** start Source material **

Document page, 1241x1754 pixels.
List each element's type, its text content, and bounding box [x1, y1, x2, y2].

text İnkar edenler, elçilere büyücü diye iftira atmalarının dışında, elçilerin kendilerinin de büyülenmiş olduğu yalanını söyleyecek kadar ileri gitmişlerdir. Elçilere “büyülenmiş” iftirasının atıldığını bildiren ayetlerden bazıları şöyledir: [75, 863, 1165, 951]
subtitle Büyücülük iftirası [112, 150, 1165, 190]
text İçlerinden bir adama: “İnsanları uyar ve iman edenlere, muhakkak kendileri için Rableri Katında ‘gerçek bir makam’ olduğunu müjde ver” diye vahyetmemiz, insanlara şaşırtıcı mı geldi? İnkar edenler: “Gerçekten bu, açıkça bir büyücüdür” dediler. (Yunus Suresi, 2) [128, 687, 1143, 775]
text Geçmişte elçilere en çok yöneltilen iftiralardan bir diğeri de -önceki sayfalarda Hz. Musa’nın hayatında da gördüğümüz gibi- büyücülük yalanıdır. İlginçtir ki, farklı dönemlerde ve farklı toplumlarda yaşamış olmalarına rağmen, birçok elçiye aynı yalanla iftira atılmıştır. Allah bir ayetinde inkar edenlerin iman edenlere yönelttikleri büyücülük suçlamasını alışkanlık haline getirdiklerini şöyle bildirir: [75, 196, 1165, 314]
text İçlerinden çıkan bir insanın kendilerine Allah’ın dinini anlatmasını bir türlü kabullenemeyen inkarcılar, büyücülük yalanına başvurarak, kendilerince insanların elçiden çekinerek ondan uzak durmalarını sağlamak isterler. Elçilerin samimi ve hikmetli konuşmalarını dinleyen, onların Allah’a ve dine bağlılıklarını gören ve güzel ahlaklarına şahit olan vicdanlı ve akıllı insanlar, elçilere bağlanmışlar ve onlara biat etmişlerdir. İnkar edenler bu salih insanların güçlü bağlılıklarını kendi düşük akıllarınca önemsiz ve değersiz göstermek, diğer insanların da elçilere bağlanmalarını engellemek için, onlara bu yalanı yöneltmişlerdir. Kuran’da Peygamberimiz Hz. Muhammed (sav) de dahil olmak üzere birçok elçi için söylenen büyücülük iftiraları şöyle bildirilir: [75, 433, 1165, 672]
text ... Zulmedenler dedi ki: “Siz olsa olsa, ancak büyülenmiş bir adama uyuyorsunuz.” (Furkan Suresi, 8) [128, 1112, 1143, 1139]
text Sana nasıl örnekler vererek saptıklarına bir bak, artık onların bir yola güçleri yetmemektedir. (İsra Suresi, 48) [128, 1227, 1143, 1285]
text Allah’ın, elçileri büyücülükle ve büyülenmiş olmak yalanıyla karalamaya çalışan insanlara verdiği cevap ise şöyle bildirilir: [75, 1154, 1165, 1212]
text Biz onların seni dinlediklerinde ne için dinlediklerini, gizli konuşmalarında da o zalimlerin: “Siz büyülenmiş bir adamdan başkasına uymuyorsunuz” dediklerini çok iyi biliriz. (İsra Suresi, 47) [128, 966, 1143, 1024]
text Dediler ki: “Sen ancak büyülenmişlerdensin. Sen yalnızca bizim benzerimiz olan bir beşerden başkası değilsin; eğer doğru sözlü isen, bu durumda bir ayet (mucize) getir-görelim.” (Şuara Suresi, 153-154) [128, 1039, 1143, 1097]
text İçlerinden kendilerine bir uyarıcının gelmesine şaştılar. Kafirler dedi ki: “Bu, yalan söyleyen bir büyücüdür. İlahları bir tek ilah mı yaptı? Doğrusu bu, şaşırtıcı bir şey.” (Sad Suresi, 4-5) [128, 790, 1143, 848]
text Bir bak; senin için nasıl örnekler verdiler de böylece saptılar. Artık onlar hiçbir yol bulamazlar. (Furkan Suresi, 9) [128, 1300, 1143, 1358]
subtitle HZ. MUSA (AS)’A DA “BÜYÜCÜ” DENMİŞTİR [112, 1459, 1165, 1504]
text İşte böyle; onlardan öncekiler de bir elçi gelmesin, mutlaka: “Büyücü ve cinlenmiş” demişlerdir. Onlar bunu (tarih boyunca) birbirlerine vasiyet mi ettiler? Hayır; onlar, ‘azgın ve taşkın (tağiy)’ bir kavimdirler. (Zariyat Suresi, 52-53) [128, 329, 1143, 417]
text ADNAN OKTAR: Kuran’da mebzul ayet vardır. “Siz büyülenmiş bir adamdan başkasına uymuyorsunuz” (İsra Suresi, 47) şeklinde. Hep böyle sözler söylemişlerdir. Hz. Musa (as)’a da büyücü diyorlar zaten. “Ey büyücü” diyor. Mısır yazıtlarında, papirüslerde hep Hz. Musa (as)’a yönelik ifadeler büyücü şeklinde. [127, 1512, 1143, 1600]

** end Source material **

Exercise instructions:
Gather each line of the material that contains the string "Furkan", matching case exactly.

Correct result:
text ... Zulmedenler dedi ki: “Siz olsa olsa, ancak büyülenmiş bir adama uyuyorsunuz.” (Furkan Suresi, 8) [128, 1112, 1143, 1139]
text Bir bak; senin için nasıl örnekler verdiler de böylece saptılar. Artık onlar hiçbir yol bulamazlar. (Furkan Suresi, 9) [128, 1300, 1143, 1358]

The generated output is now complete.